KARVELAS: I know you’re not from Victoria, Dave Sharma, but obviously some of the hard and fast rules we have had around dealing with COVID have been a broader issue, right?

SHARMA: Yes. I think anyone who has seen this stuff up close, particularly with constituents who wanted to cross state borders, they’ve known intuitively that there has been a kind of a bloody-mindedness or a dogmatism that’s infected some of this decision-making that should never have been there. We saw it certainly with the Queensland-New South Wales border but also with the New South Wales-Victoria border. This is a sensible recommendation and an argument for a bit of proportionality, common sense and a touch of humanity when dealing with these situations which touch people’s lives deeply.

PATRICIA: Humanity. We need more of it.

KHALIL: Before you go, Patricia this is the last chance we’re all together, me, you, and Dave.

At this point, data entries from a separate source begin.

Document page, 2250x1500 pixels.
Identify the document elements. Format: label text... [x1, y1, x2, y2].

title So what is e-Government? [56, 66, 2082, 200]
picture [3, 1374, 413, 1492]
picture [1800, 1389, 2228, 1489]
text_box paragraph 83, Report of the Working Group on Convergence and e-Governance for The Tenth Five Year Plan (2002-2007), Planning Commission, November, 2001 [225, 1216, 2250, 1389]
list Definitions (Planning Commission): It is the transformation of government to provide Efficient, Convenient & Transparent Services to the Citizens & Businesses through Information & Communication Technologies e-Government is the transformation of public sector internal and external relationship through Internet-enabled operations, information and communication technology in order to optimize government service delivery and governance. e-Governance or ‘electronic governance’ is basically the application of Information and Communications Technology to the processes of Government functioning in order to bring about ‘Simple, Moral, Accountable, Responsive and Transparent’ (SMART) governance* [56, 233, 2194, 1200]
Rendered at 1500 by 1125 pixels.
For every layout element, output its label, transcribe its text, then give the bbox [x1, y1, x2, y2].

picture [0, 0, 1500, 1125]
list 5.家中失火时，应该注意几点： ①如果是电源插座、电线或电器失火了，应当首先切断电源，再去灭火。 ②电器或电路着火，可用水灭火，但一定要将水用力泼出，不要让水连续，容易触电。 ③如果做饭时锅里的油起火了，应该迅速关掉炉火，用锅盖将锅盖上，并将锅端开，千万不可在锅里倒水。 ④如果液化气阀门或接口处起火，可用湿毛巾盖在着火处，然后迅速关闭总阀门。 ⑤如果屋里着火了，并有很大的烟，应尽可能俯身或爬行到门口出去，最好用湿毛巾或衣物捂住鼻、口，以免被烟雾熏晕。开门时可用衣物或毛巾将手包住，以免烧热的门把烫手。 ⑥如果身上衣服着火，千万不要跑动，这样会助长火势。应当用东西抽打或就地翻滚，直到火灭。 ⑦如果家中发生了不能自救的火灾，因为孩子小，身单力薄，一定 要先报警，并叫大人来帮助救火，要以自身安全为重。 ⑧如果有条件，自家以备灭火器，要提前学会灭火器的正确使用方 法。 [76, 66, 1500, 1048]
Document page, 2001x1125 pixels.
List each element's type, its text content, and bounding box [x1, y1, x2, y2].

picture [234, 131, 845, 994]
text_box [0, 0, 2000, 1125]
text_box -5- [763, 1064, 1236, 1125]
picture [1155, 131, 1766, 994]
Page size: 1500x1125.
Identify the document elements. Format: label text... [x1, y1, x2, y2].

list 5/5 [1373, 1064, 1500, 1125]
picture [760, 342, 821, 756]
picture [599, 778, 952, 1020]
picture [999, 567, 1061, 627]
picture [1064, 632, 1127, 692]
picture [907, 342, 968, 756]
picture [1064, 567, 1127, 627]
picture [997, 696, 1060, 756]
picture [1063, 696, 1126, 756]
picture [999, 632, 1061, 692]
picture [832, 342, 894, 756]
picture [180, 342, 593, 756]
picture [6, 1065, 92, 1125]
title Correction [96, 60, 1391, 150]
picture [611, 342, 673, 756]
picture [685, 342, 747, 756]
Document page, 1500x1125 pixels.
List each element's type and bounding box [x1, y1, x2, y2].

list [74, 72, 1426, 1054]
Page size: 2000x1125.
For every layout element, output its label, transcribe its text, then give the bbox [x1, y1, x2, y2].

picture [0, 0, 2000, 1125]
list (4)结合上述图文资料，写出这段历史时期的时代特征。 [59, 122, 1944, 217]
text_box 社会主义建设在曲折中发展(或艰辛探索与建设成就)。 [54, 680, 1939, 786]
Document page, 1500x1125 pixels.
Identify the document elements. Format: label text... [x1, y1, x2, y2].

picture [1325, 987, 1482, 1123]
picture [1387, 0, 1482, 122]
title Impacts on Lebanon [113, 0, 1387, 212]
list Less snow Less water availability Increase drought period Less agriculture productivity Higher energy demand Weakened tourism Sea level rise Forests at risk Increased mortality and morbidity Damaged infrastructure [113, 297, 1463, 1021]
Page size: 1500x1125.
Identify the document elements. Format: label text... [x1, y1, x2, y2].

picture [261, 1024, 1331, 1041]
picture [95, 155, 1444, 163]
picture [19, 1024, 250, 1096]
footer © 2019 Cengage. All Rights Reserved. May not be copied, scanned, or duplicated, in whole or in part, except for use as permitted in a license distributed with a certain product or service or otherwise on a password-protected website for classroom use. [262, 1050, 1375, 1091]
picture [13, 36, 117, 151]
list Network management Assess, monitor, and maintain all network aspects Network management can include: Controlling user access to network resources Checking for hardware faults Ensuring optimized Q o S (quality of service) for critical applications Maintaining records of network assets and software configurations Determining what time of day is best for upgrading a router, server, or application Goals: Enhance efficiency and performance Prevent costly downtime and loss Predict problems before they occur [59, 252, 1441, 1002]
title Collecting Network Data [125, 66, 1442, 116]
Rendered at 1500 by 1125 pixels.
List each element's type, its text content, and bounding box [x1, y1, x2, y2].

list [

KARVELAS: We will be together again but yes, the last Afternoon Briefing where the three of us will be together. I just know we will be together again

KHALIL: Good luck with the radio.

SHARMA: I am going to miss this routine.

KARVELAS: You will both be listening to me on RM breakfast every morning, correct? I’ll send you 700 selfies of myself, It’ll be fine. Thank you so much.

KHALIL: Thanks Patricia

KARVELAS: Liberal MP Dave Sharma and Labor MP Peter Khalil joining me there.